Há muita gente dizendo que essa onda de manifestações será
inócua. Faltariam programa e objetivo definidos, dizem. É certo que existe
uma disparidade ideológica absurda entre o anarco-punk da bandeira preta e a
garota da cartolina na qual se lê “Verás que um filho teu não foge à luta”. Avalio
que essa leitura é equivocada. A mensagem dessas manifestações não é
programática, é simbólica. Festa
estranha com gente esquisita. Muitos indivíduos diferentes relembraram o
caminho da praça – só que todo mundo ao mesmo tempo.
Uma querida e comunista amiga, informando o tom da
manifestação de ontem em Florianópolis, de quase 20 mil pessoas, arrematou: “Tem
de tudo, de favelado a patricinha. De neofascista a esquerda clássica.” Como
avaliar esse momento? É a generalização da perplexidade.
Todos estão vendo: as pessoas não estão se manifestando
juntas. Elas estão juntas se manifestando. Conservadores, feministas, gaiatos,
liberais e barbudos de DCE trazem consigo uma única intersecção: apenas estão
no mesmo lugar e na mesma hora. Na
procissão dos indignados os mais diversos campos ideológicos se manifestam,
organizados em movimentos ou outsiders.
Justamente por isso é equivocado analisar o efeito dessas
manifestações tendo como parâmetro os resultados eleitorais de 2014, ou como já
ouvi: “se essa indignação toda não se manifestar nas urnas, não serviu de nada”.
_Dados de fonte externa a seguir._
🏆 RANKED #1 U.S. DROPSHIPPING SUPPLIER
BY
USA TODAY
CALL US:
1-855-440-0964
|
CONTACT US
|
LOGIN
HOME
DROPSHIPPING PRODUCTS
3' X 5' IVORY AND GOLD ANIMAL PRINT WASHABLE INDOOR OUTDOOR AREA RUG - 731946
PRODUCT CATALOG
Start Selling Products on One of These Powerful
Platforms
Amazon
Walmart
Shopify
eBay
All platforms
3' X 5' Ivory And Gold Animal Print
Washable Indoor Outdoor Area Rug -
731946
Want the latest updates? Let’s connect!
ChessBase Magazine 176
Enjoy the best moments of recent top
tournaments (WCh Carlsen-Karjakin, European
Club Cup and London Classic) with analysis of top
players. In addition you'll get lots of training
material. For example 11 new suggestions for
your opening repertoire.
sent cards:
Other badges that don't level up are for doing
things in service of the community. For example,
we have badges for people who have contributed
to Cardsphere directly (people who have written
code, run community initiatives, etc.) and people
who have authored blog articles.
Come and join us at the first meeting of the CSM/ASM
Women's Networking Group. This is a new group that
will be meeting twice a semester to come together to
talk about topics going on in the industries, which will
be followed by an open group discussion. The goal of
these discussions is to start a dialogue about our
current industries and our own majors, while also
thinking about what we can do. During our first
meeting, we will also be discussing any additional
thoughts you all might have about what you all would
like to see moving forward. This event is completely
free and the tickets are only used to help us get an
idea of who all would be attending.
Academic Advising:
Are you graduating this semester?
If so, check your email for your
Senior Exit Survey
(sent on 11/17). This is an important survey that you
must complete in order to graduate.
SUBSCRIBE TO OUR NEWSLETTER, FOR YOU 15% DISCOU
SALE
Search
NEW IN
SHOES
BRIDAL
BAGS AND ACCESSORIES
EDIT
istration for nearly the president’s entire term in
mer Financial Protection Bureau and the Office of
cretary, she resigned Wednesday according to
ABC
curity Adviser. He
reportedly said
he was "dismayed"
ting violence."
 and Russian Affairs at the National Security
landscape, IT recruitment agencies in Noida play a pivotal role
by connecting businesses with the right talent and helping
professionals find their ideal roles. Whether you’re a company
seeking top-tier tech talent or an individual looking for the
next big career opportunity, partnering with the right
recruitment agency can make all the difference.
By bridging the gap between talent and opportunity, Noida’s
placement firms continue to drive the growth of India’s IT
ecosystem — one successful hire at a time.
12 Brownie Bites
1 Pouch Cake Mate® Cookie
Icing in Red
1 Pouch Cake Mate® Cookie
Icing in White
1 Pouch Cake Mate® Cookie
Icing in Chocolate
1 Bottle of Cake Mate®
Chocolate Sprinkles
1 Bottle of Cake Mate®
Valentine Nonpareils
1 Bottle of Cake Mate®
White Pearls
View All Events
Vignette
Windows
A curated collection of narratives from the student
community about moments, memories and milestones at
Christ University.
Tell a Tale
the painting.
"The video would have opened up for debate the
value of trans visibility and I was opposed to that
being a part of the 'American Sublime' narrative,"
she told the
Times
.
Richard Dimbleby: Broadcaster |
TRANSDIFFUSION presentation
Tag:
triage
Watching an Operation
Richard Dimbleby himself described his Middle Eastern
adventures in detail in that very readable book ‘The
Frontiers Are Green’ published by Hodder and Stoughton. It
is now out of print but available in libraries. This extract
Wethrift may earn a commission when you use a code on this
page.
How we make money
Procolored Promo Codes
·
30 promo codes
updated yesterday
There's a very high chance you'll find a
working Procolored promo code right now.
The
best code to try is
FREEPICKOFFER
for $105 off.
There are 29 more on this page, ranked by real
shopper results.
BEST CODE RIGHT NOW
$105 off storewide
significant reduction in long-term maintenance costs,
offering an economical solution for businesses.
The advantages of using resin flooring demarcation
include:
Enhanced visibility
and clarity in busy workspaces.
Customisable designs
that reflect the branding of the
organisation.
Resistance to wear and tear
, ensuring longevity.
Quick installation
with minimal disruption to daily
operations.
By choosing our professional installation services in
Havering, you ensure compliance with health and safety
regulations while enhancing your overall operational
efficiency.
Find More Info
Quem esses esperam que surja até as próximas eleições? O Escolhido? O Capitão
Nascimento? O novo líder que está surgindo no Morro do Pau da Bandeira? Cuidado
com os Messias políticos – eles costumam aparecer em momentos como este. Nem o
foco é o resultado eleitoral, embora esse não deva ser desprezado. O foco é a
emergência de uma nova cultura de juventude.
Vamos às apostas, um pouco de futurologia aplicada. É
prudente imprimir. Há pequenas chances que eu, envergonhado por ratadas monstruosas,
edite ao meu sabor essas previsões.
1) Não acredito em mudanças institucionais surgidas
diretamente dessa onda de manifestos. Há grupos mudancistas (da extrema
esquerda até a extrema direita) na rua, mas nenhum deles sequer ameaça se tornar
hegemônico nas manifestações.
2) A passagem de ônibus vai cair um pouco. Esse ano, não mais
que isso. Novas políticas de mobilidade urbana? A semente foi plantada. Esse
debate vai evoluir.
3) As manifestações continuarão por algum tempo, mas se
dividirão. Manifestantes de “sangue azul” enciumados por manifestantes neófitos
terem tomado o foco de suas reclamações tradicionais já contestam a legitimidade
desses protestos. Idiossincrasias ideológicas ficarão ainda mais evidentes. Direita/esquerda,
liberais/comunitaristas, conservadores/progressistas continuarão na praça. Mas
a praça é grande, não desejarão continuar juntos no mesmo corte de imagens da TV.
Há um conto no qual Franz Kafka diz que as Sereias possuem
uma arma ainda mais poderosa que o seu canto – o seu silêncio.
A sociedade civil brasileira ficou calada por mais de vinte
anos. Seu silêncio nos adormeceu enquanto as crianças cresciam. Elas estão
gritando e já são adultas. Nós, nascidos na ditadura, acordamos atordoados no
meio da noite escura.
Como esses garotos serão lembrados?
Seriam eles os Facebooksons da Revolução? Seriam burgueses com
religião? São o futuro da nação – Mas ainda não sei o nome deles.